The Spotlights as a whole don’t stick in my brain terribly well, and that’s probably because when I first read IDW’s run back in 2016, I went by publication dates instead of story chronology. I don’t think that really leaves itself for a properly cohesive reading experience, at least not in this particular case. It doesn’t help that a lot of the other ones weren’t super awesome reads, in my opinion. Spotlight: Cyclonus isn’t exactly my favorite thing, for example.
The Scavengers storyline gets interrupted anyway with the Annual, so I figure I might as well slot these in here as well. Really, I should have covered this between MTMTE #5 and #6. Well, technically, I don’t have to do anything in any order, but it’s what I would have preferred.
Anyway, let’s see what's up.
Looks like the Lost Light’s seen better days. It’s had a hole punched in the side of it, and Trailbreaker’s been asked to use his forcefields to keep the vacuum of space from doing its thing while all the Headmasters slap some duct tape on the rip.
No, they aren’t actually Headmasters in this continuity, but it’s not often Highbrow gets to exist in the story proper, so I figured I’d take advantage of that.
Rodimus, impressed by the quick response to the damage, decides he’s going to hold a little ceremony for the boys- not Trailbreaker though, because I guess nobody told Rodimus he’d pitched in too.
Soak it in, Highbrow, because this is the closest thing to main character status you’ll be getting this whole comic run. Be mindful up there now, because if Chromedome turns too fast he’ll take your head clean off with those massive shoulders.
Each of them receive a Rodimus Star, a medal with Rodimus’ face on it signifying that the owner has done something exemplary to earn it. It is in no way shaped like a star.
Trailbreaker, bummed out that he wasn’t recognized for the work he put in, decides to drown his sorrows at Swerve’s, which at this point is still technically not on the up and up and is running illegally. Unfortunately for Trailbreaker, the afterparty is also being hosted here, so he’s not actually escaped anything.
Off to the side, Chromedome and Brainstorm are chatting with Tailgate, who notes the theming of the award-winners’ names, and thinks it’s very funny. Chromedome explains that they’re actually nicknames, from when they all worked together.
Back at Trailbreaker’s table, he’s trying to keep himself entertained, when Whirl happens. Whirl, being Whirl, makes a rude comment about his face, claiming he has an expression he makes whenever he uses his forcefields.

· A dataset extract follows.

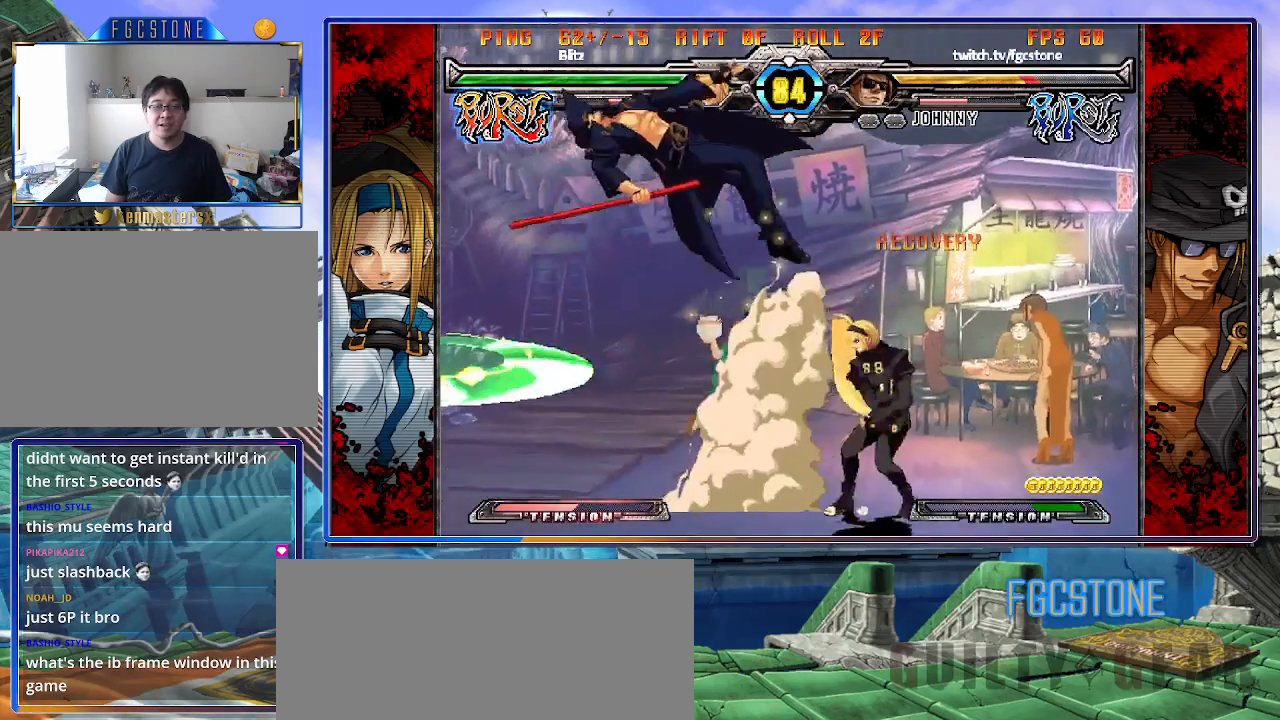
{"buttons": [], "left_stick": "up-right", "events": [[50, "left_stick", "left"], [167, "K", "down"], [250, "K", "up"], [350, "left_stick", "center"], [433, "left_stick", "up-right"]]}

Trailbreaker denies this, but he totally does.
Whirl asks what’s eating at Trailbreaker, not that he really cares, and after a bit of hemming and hawing, finds out that Trailbreaker’s really bothered by the fact that he was the only one on the repair team that didn’t get a star. As it turns out, Rodimus has been passing these things out like hotcakes, because Whirl’s got one too. Pretty much everyone but Trailbreaker has a star at this point.
Whirl decides to cut out the middle man and yells at Rodimus to get his McDonald’s-looking butt over here and proceeds to cut to the heart of the matter.

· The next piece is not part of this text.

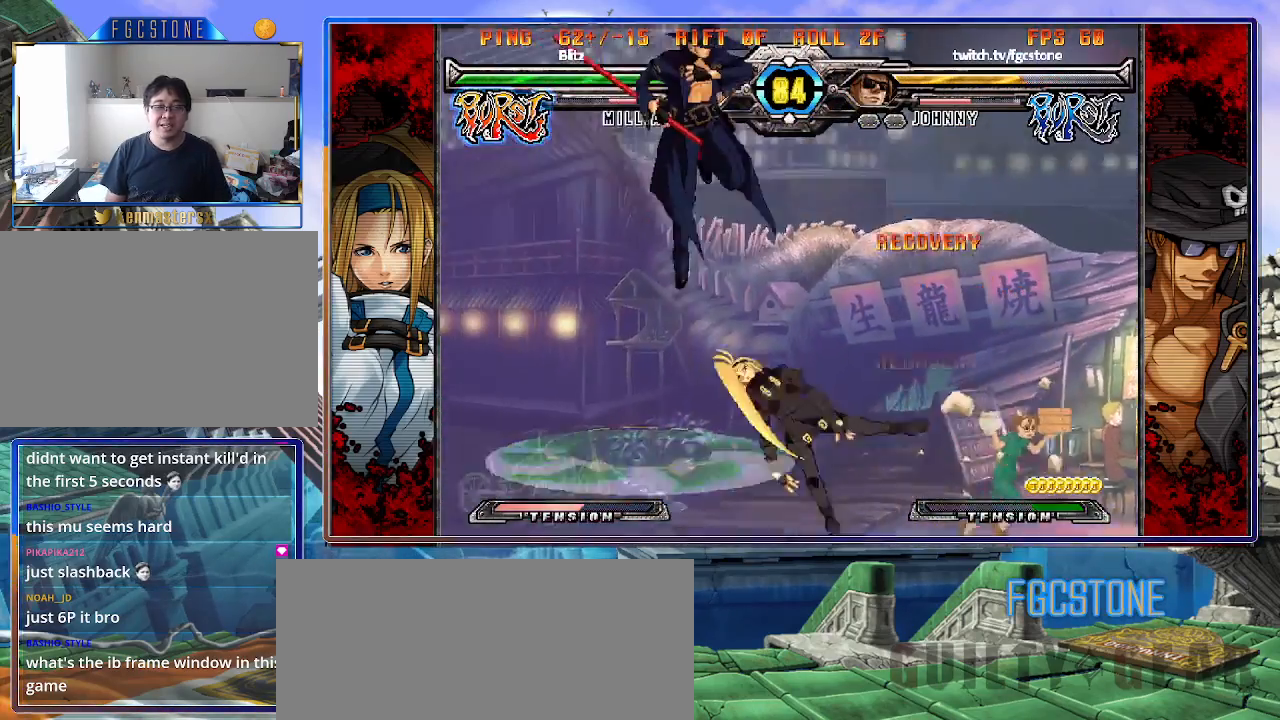
{"buttons": [], "left_stick": "up-right", "events": []}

Implying that Drift doesn’t already have twenty Rodimus stars for just existing.
C’mon Rodimus, just give him a star. You obviously ordered way too many if you’ve given one to Whirl by this point, and Trailbreaker’s obviously feeling low.
Whirl, not satisfied with this answer, decides to inflict his special brand of help on Trailbreaker, and decides that it’s time for a little self-improvement.
But y’know. Not like he really cares.
Totally.
The first step in the Whirl Self-Help program is to throw away your old identity while insulting/infatuating over Ultra Magnus.
Now the Spotlight subtitle makes a lot more sense. Trailbreaker/Trailcutter is one of the many characters within the Transformers franchise who suffers from trademark issues, which is why he’s got more than one name. We’ll see him flipflop between the two in MTMTE- or rather, other characters flipflop between them- OR RATHER Roberts flipflop between them.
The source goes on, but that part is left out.